- **ABOUT THIS EXERCISE**
Restate the last part of the records below word for word, beginning at the line with "thumb mcp: (1182, 1354)" and ending at the final line.

##### MATERIAL FOR THIS EXERCISE #####

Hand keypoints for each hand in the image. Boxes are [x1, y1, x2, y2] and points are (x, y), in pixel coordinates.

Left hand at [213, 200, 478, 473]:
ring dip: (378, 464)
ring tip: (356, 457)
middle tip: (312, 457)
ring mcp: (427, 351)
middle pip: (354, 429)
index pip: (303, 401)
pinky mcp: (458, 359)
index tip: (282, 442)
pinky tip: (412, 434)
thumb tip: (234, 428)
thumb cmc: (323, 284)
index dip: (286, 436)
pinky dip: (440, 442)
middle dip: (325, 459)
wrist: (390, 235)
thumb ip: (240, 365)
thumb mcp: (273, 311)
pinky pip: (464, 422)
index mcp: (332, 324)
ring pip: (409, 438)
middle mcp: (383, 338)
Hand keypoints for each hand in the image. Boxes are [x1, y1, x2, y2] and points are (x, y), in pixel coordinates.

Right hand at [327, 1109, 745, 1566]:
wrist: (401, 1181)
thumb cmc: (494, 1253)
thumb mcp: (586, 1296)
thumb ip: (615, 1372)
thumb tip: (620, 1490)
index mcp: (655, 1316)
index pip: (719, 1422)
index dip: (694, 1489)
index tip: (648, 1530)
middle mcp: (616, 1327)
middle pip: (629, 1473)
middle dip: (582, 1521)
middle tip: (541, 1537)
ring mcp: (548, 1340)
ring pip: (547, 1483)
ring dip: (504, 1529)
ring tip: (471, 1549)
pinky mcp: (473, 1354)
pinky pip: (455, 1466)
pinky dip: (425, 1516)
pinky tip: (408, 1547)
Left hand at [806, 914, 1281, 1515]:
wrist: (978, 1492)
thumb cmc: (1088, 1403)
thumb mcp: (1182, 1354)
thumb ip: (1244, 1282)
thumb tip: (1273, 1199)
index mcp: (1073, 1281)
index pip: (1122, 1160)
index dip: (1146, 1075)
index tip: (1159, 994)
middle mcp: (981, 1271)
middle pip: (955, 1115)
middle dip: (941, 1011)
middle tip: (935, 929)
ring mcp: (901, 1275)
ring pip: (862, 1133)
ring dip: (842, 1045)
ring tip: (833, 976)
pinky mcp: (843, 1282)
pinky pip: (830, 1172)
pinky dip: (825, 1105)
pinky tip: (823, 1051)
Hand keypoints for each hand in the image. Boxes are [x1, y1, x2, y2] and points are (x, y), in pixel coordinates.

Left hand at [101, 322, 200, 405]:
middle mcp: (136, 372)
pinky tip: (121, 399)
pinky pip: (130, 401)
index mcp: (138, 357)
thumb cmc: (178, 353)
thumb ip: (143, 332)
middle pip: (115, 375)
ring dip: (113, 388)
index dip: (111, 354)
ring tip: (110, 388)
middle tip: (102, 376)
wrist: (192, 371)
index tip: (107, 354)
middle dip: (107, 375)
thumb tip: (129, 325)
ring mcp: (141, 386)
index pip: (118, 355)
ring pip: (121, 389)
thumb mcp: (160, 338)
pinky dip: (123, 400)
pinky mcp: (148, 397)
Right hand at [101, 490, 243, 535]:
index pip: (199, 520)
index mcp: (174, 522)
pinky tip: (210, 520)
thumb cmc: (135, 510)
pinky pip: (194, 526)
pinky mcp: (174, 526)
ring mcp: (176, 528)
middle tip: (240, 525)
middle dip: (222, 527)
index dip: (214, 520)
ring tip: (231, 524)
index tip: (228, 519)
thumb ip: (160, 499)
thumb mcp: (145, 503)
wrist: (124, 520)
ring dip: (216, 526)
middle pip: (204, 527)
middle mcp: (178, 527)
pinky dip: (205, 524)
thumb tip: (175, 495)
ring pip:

#####

- **ANSWER SECTION**
thumb mcp: (1182, 1354)
thumb ip: (1244, 1282)
thumb tip: (1273, 1199)
index mcp: (1073, 1281)
index pip: (1122, 1160)
index dip: (1146, 1075)
index tip: (1159, 994)
middle mcp: (981, 1271)
middle pip: (955, 1115)
middle dip: (941, 1011)
middle tip: (935, 929)
ring mcp: (901, 1275)
ring pip: (862, 1133)
ring dip: (842, 1045)
ring tip: (833, 976)
pinky mcp: (843, 1282)
pinky pip: (830, 1172)
pinky dip: (825, 1105)
pinky tip: (823, 1051)
Hand keypoints for each hand in the image. Boxes are [x1, y1, x2, y2] and points are (x, y), in pixel coordinates.

Left hand at [101, 322, 200, 405]:
middle mcp: (136, 372)
pinky tip: (121, 399)
pinky pip: (130, 401)
index mcp: (138, 357)
thumb cmc: (178, 353)
thumb ip: (143, 332)
middle pip: (115, 375)
ring dip: (113, 388)
index dip: (111, 354)
ring tip: (110, 388)
middle tip: (102, 376)
wrist: (192, 371)
index tip: (107, 354)
middle dip: (107, 375)
thumb tip: (129, 325)
ring mcp: (141, 386)
index pip: (118, 355)
ring pip: (121, 389)
thumb mcp: (160, 338)
pinky dip: (123, 400)
pinky mcp: (148, 397)
Right hand at [101, 490, 243, 535]:
index pip: (199, 520)
index mcp: (174, 522)
pinky tip: (210, 520)
thumb cmc: (135, 510)
pinky pip: (194, 526)
pinky mcp: (174, 526)
ring mcp: (176, 528)
middle tip: (240, 525)
middle dip: (222, 527)
index dip: (214, 520)
ring tip: (231, 524)
index tip: (228, 519)
thumb ip: (160, 499)
thumb mcp: (145, 503)
wrist: (124, 520)
ring dip: (216, 526)
middle pip: (204, 527)
middle mcp: (178, 527)
pinky dip: (205, 524)
thumb tip: (175, 495)
ring pip:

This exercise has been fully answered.